We need to remember that the anger we feel toward someone else is not an accurate evaluation or judgment of who that person actually is. It is merely our own feelings communicating with us, telling us more about ourselves than about the other person. It is the beginning of greater clarity and discrimination, so that we can live our passion with integrity, develop our inner power, and become capable of acting assertively, rather than aggressively, on behalf of what we cherish.
There should really be two different words-one for "anger-with-the heart-closed" and one for "anger with-the-heart-open." Most anger in our society is "anger-with-the heart-closed." Many of us are in the habit of automatically using our anger vindictively to protect ourselves or to impose our will upon others. We may believe ourselves totally justified in demeaning others’ self-esteem. We may believe that we do this for "their own good." We may even believe that the will we are trying to impose is God’s will. From such unconsciousness have come generations of abuse. From such self-righteousness have come millennia of "holy" wars.

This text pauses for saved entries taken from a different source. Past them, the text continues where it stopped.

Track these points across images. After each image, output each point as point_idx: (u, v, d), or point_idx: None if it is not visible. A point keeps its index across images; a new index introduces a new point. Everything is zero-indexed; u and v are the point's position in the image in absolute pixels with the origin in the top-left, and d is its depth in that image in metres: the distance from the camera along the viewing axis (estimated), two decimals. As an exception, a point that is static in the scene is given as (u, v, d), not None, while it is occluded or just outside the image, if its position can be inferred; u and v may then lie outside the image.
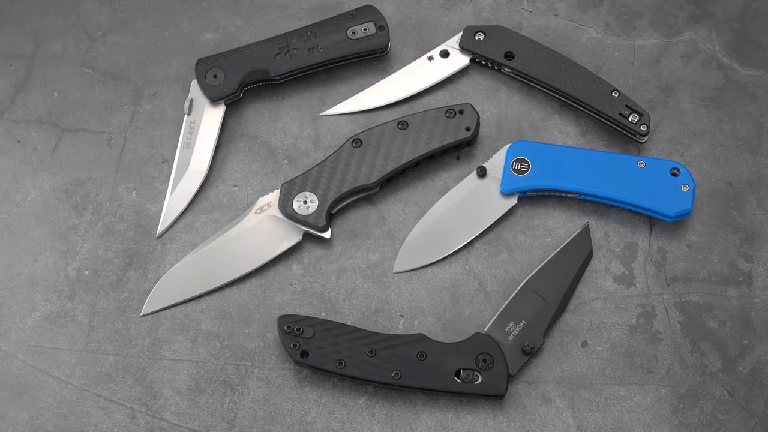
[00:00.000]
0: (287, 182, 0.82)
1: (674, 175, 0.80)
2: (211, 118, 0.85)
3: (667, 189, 0.80)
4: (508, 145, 0.82)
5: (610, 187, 0.80)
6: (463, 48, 0.87)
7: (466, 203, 0.82)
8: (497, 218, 0.82)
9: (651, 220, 0.82)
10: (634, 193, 0.80)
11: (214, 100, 0.85)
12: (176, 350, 0.79)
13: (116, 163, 0.85)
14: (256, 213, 0.82)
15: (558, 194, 0.82)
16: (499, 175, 0.82)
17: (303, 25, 0.87)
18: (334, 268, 0.81)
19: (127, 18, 0.91)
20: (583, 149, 0.83)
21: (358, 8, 0.88)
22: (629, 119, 0.83)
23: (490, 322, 0.77)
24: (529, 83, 0.87)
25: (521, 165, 0.81)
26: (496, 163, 0.82)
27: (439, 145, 0.82)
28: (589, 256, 0.81)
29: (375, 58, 0.89)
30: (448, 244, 0.81)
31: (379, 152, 0.82)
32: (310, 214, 0.80)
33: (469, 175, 0.83)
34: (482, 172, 0.82)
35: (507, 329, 0.77)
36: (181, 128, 0.85)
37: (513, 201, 0.82)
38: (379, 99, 0.87)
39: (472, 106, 0.84)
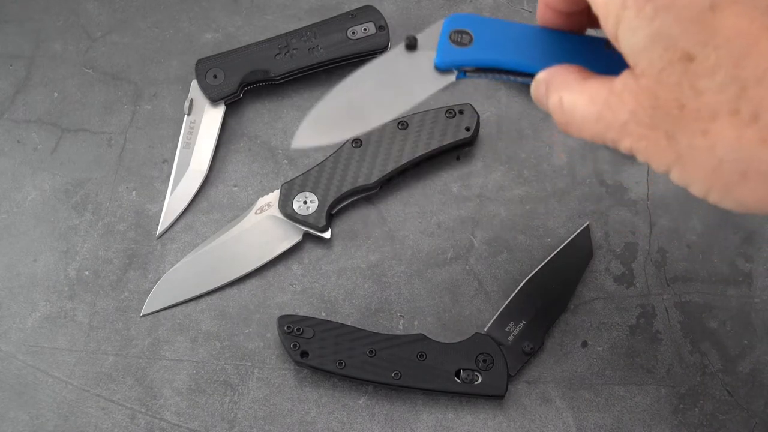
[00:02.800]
0: (287, 182, 0.82)
1: None
2: (211, 118, 0.85)
3: None
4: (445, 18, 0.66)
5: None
6: (463, 47, 0.86)
7: (390, 78, 0.65)
8: (428, 95, 0.65)
9: (651, 219, 0.82)
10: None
11: (214, 100, 0.85)
12: (176, 350, 0.79)
13: (116, 163, 0.85)
14: (256, 213, 0.82)
15: (502, 74, 0.65)
16: (434, 50, 0.65)
17: (303, 25, 0.87)
18: (334, 268, 0.81)
19: (127, 18, 0.91)
20: (543, 28, 0.64)
21: (358, 8, 0.88)
22: (629, 119, 0.82)
23: (490, 322, 0.77)
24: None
25: (462, 37, 0.65)
26: (432, 34, 0.65)
27: (439, 145, 0.82)
28: (589, 256, 0.81)
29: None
30: (365, 122, 0.64)
31: (379, 152, 0.82)
32: (310, 214, 0.80)
33: (395, 47, 0.66)
34: (412, 42, 0.64)
35: (507, 329, 0.77)
36: (181, 128, 0.85)
37: (450, 78, 0.65)
38: (378, 98, 0.86)
39: (472, 106, 0.83)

"Anger-with-the-heart-closed" is destructive. But there are times when our anger can be a gift to the other person, when it is not simply our own ego twisting in a knot, and trying to use the other person to undo the strain. Though we may feel great heat and urgency, there need be nothing mean in the way we express ourselves. For when there is no desire to wound or punish or blame, we become able to speak with great clarity and power. We may roar like a lion, but it is a healing roar. We may be challenging, but we are infinitely fair. We may be outraged, but we are respectful. This is "anger-with-the-heart-open" and it has a beauty, a passion, and a clarity that is unmistakable.
Seed questions for reflection: How can we test if we are fooling ourselves into believing that we are angry "with-the-heart-open" when we may in fact be angry with "with-the-heart-closed?" How do we develop the ability to keep our heart open, even when we are angry? Can you share a personal story that illustrates being angry "with-the-heart-open?"